Les bonnes gens de l’étiquette Light in the Attic sont ce qu’on pourrait appeler des débusqueurs de trésors. Parmi les hauts faits de ces précieux archéologues, on peut compter la récente publication de compilations dédiées à la musique japonaise des années soixante-dix et quatre-vingt. Il y eut tout d’abord Even a Tree can Shed Tears qui nous a permis de faire connaissance avec la scène folk nippone,puis Kankyo Ongaku, une anthologie qui nous faisait découvrir des artistes new age et ambient, et ensuite les deux volets de la collection Pacific Breeze qui se concentrait sur la city pop, un genre qui amalgamait soft rock, funk et disco.

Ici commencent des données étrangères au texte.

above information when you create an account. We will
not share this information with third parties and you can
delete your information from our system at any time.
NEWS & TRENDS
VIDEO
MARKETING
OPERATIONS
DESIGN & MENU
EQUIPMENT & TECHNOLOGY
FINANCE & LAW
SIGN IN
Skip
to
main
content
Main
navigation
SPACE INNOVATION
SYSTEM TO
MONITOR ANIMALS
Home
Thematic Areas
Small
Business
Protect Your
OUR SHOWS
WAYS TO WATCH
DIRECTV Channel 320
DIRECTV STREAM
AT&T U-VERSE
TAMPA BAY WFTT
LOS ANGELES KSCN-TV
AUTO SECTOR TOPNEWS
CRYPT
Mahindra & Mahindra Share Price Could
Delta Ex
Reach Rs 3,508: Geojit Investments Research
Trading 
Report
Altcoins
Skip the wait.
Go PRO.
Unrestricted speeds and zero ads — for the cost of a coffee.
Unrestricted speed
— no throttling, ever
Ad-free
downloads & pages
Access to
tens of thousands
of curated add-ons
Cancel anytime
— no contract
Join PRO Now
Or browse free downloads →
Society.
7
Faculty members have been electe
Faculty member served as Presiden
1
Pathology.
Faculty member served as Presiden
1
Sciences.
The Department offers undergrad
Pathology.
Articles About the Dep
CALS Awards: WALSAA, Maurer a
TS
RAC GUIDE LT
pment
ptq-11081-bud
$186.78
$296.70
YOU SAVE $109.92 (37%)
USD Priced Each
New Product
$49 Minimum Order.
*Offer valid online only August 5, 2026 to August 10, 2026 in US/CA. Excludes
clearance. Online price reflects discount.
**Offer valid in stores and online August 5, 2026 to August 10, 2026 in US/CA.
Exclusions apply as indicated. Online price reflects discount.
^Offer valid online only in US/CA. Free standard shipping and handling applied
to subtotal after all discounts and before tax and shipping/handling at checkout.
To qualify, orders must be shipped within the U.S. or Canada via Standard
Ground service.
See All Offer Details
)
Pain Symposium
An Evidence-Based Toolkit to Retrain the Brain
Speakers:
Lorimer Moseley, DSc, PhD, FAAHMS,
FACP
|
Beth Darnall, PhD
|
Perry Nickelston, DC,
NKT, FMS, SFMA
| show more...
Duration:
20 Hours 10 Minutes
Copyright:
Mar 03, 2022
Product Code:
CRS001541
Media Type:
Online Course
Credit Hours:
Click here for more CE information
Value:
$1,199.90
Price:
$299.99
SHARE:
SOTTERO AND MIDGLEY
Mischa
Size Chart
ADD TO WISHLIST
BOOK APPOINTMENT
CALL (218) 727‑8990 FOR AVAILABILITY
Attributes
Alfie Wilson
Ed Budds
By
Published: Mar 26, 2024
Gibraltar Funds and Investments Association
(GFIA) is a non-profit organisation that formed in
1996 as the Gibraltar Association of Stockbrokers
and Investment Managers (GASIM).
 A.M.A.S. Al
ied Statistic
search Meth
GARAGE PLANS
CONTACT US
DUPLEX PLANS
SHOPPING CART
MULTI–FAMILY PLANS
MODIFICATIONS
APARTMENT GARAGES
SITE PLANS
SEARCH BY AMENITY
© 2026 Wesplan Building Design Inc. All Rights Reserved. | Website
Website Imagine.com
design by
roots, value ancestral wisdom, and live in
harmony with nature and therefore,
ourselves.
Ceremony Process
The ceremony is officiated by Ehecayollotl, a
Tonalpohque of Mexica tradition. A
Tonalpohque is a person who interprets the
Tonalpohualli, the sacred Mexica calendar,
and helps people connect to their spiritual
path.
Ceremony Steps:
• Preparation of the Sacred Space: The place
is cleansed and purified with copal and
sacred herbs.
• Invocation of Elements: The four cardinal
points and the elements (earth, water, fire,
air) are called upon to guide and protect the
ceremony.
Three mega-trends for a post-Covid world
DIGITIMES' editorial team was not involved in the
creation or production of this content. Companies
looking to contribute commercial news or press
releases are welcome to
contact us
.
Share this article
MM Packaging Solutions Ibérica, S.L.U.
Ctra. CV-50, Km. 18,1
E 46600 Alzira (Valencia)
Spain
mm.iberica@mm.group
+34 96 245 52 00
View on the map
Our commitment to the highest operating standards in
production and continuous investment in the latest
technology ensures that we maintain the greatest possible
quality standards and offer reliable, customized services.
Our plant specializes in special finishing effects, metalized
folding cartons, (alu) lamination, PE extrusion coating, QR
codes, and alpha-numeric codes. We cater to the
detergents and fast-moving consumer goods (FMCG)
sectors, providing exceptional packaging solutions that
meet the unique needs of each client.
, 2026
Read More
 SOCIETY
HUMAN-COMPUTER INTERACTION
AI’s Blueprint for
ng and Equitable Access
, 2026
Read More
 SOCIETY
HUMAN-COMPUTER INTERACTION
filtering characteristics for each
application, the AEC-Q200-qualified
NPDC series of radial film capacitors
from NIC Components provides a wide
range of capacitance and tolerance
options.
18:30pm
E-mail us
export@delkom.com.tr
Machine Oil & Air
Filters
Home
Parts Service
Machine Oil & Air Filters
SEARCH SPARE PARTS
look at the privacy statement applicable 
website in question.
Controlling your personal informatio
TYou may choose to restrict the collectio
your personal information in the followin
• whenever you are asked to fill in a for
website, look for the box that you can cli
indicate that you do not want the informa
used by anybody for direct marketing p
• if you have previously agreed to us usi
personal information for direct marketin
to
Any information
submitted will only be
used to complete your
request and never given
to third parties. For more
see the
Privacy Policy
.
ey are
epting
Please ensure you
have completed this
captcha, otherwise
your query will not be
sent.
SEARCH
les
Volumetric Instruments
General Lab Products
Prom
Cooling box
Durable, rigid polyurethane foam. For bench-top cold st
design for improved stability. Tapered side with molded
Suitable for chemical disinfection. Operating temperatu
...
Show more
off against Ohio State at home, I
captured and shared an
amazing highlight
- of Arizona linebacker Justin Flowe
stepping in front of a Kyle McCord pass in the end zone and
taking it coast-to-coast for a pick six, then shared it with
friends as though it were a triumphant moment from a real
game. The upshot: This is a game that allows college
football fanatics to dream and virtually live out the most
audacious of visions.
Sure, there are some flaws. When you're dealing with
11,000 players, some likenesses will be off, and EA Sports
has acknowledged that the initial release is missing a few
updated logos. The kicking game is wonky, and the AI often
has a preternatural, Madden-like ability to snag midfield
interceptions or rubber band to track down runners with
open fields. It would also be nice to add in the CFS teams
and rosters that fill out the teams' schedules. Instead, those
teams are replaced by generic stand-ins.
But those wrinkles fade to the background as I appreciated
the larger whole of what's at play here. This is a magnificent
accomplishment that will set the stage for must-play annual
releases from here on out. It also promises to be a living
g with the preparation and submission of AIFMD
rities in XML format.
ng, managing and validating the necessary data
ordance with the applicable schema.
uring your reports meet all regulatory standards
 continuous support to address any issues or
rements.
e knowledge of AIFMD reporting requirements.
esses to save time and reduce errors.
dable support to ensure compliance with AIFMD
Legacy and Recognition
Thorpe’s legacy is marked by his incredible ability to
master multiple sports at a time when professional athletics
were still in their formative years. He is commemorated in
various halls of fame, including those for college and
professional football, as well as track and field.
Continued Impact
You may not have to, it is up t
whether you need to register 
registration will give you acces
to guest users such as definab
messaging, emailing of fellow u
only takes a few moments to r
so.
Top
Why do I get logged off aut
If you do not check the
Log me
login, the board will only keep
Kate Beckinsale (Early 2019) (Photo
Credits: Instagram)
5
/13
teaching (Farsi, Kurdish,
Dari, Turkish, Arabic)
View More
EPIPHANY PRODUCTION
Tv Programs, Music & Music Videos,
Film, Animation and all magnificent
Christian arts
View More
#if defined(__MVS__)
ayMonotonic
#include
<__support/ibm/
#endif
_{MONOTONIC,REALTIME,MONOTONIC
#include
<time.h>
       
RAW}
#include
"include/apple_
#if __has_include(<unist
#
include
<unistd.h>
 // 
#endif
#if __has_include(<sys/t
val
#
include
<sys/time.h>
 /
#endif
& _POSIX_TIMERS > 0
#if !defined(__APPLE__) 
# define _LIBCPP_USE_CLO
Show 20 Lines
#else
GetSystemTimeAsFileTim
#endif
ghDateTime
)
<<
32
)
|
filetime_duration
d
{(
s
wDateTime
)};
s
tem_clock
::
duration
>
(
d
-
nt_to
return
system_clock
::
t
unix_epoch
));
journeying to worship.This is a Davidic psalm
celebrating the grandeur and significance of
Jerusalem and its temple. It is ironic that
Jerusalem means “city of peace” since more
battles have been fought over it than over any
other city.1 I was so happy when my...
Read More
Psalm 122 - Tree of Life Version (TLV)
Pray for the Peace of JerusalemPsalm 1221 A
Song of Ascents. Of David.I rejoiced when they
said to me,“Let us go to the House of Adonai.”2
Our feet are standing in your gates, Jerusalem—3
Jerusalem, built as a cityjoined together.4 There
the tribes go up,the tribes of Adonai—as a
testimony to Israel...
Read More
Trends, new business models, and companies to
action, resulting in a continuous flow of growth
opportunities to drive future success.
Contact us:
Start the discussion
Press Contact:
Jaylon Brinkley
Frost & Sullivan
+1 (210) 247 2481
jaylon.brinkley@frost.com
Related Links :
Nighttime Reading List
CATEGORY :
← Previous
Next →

Comme son titre le souligne, Somewhere Between se situe à l’intersection des zones musicales que couvraient les deux dernières compilations. Les rythmes accrocheurs et les mélodies sucrées de Pacific Breeze y côtoient les atmosphères plus nébuleuses de Kankyo Ongaku. Les morceaux pop ont une saveur particulière que des arrangements déroutants viennent aciduler, que ce soit, par exemple, la très new wave Arrows & Eyes de Noriko Miyamoto ou la sublime Wedding with God de Sonoko qui clôt le programme. Le versant minimaliste du disque est représenté par des musiciens tels que le compositeur ambient Yoshio Ojima, le plutôt reichien Mkwaju Ensemble ou R.N.A. Organism qui donne davantage dans la minimal wave. Des projets plus difficiles à catégoriser réjouiront les amateurs de curiosités : entre autres, l’imprévisible et bizarroïde chanson de Wha Ha Ha et les ambiances ténébreuses proposées par D-Day.
Les enregistrements retenus pour ce fascinant florilège témoignent d’une période de prospérité économique exceptionnelle au Pays du Soleil-Levant. En effet, ces années fastes avaient permis à des labels farouchement indépendants d’émerger. On pense, par exemple, à Vanity Records, une étiquette DIY basée à Osaka qui est bien représentée sur Somewhere Between. La créativité débridée dont cette anthologie fait état nous permet de prendre la mesure de l’ouverture d’esprit qui régnait alors. Pour nos oreilles occidentales, il s’agit d’une fort belle introduction à un univers que les méandres du ouèbe nous permettront de connaître davantage par la suite.